Overall, the facade stands out as sober, noble, and characterizing the entire building. Only the main portal stands out, with its Doric pilasters over rustication and an eighteenth-century wrought-iron balcony.

After the double entrance portico in the courtyard, the eastern facade rises, assuming a monumental character thanks to doors and windows embellished with rich cornices and niches with the busts of the Caesars. Above all, the upper Genoese loggia with three double spans enlivens and enriches the entire structure.

The upper Genoese loggia is, therefore, the true protagonist of the scene in the courtyard.

The structure of the palace is organized into quarters. The ground floor is occupied by service rooms while the eastern side houses the representation rooms, preceded by the portico of the Caesars.
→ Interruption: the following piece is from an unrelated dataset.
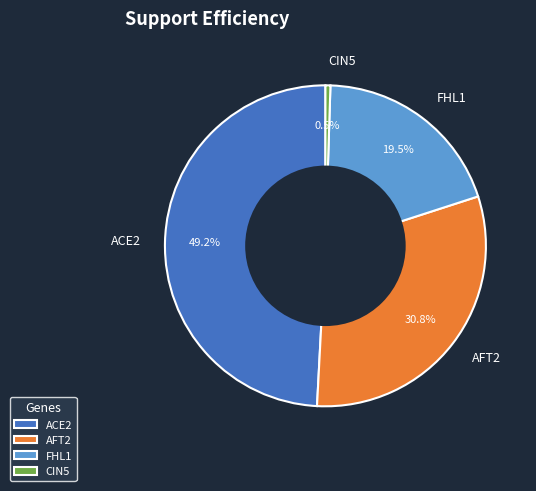

Between FHL1 and ACE2, which is larger?

ACE2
Two staircases then connect the ground floor to the main floor. Among the rooms on this floor, the Central Reception Room stands out, facing the western facade. Next to it, to the south, are the rooms dedicated to culture and sciences, connected to the large gallery on the southern side, while to the north, the series of rooms leading to the oratory opens, with public access also from the street, dedicated to the Guardian Angels and St. Anthony of Padua.

The north side of the courtyard housed the women’s quarters, with the apartments and rooms reserved for the Countess and her daughters, while on the opposite side, connected to the Genoese loggia, was the apartment of Count Bartolomeo III Arese, adjacent to the library, beyond which was the apartment of his son Giulio II.

The art and library collections of the Arese Borromeo family were concentrated in the rooms on the southern side, as well as the private chapel of St. Peter the Martyr, and the aforementioned gallery, once enriched with paintings and sculptures. While on the southern side were the courtyard and the servants’ quarters, on the northern side, other buildings were arranged around three courtyards and intended to accommodate services and kitchens.

The decorative apparatus of the palace, recently restored to its former splendor through meticulous renovations, makes the Palazzo one of the most interesting cases at the regional level. The artists who worked on the thirty-three frescoed rooms were representatives of the Milanese classicism of the caliber of Ercole Procaccini the Younger, the Montalto brothers, Antonio Busca, Giovanni Ghisolfi, Giuseppe Nuvolone, and Federico Bianchi. The entire pictorial cycle was part of a rich overall project aimed at transmitting messages of a political and cultural nature. The frescoes of the main floor respond, in particular, to an iconographic program that exalts the economic and political power of the Arese family and their commitment in the cultural and scientific fields. A characteristic of the palace are the Boscherecce, natural scenes that envelop the viewer through a recreated and mythological landscape.